29 JUL 2018
New Report by the HFi: A Time for Good Homes
A major new report today from the Housing & Finance Institute and housing association, Radian, reveals that the huge expansion in private renting over the last 15 years has severely harmed family and financial stability.
They have collaborated to produce a ground-breaking report to set out the Four Pillars that underpins a Good Home. They are:
- Stability: a place to live in, in which to feel stable and secure.
- Flexibility: choices in how and where a person lives, in getting a different or better job or skills.
- Affordability: somewhere that is affordable at every stage of life and that enables savings. Supporting those most in need.
- Opportunity: a springboard for improved life chances.
There are now 6 million more people living in private rented housing since 2002, with fewer and fewer Brits owning their own homes or living in social housing.
The Housing & Finance Institute/Radian report points to the direct link between good homes and a child's development – and highlights how the expansion of private rented accommodation has left young people with fewer opportunities.
The report cites international and national research, such as from the Intergenerational Commission, Resolution Foundation, Citizens Advice and Shelter that directly links good homes and standards of living, disposable income, family stability, tendency to commit crime, health and wellbeing, life expectancy and community engagement to the quality of housing.
On all counts better outcomes are achieved where people are living in good homes, particularly for health across all generations and children's educational attainment.
Furthermore, as well as damaging family stability and opportunity, poor quality homes and high-levels of private renting have failed to promote labour market mobility. The report finds that fewer people are moving than in previous decades. The expansion of the private rented sector has not resulted in greater labour market mobility or flexibility.
This fall in housing mobility has damaged the economy as fewer people are moving for work, especially younger people. It also means younger people are losing out on the wage boost that comes with labour market mobility.
Almost 4 million households currently in social or private rented housing expect that one day they will own their own home. However, over the last 15 years there have been more homes created in the private rented sector (2.56 million) than the total number of new households created over that period.
The HFI/Radian report says that a flagship Government policy, the expansion of the private rented sector, has exacerbated the bad housing crisis.

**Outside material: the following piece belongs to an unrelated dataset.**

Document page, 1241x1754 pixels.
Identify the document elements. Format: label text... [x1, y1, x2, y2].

They warn that the Government's recently announced new three-year tenancy plans may not help much either.
The paper is instead calling for more of the £44 billion housing budget to be prioritised in favour of helping young people get on the housing ladder and in delivering a larger, more flexible social rented sector.
In a ten-point plan of action for the Government, it is calling for an extension of help to buy, deposit loans for young people and a first home deposit tax allowance to help young people get on the housing ladder.
It also wants a market renewal programme to improve the standard of poor quality housing – and the auto-enrolment of landlords into a national landlord-licensing scheme in areas where there are high numbers of poor quality private-rented accommodation.
The Key Proposals
- New National Housing Delivery Commission
The Government should set up an independent National Housing Delivery Commission to produce a ten-year housing delivery plan based around the four pillars of a Good Home. The national housing delivery plan would include assessments of housing tenure, public and private finance, needs of different housing markets as well as the maintenance and safety of rented homes. It should be published and presented to Parliament for scrutiny.
- Direct Home Deposit Loans
A government loan of 10 per cent of the property price would double the number of people that can be helped through Help to Buy. The cost of the loan would be recovered through tax deductions.
- First Home Deposit Tax Allowance
A housing allowance tax scheme should be introduced where young home owners' mortgage interest can be deducted from tax. Housing tax rebates referenced to rental payments where the rebate of tax was paid directly into a housing ISA to contribute to a home deposit savings scheme would benefit younger renters.
- Extension of Help to Buy
The Help to Buy schemes have played a key role in helping people buy a home, with more than 80 per cent of first time buyers benefitting. When the current round comes to an end in 2021, it should be extended with a particular focus on the under 44 age group.
- New 90 per cent target for people living in Good Homes
Boosting the number of stable homes should be measured as a national target and the delivery of it should be a clear national priority. Alongside the Government's housing supply target of 300,000, there should be a commitment to increase the proportion of stable homes back to 90 per cent by 2035.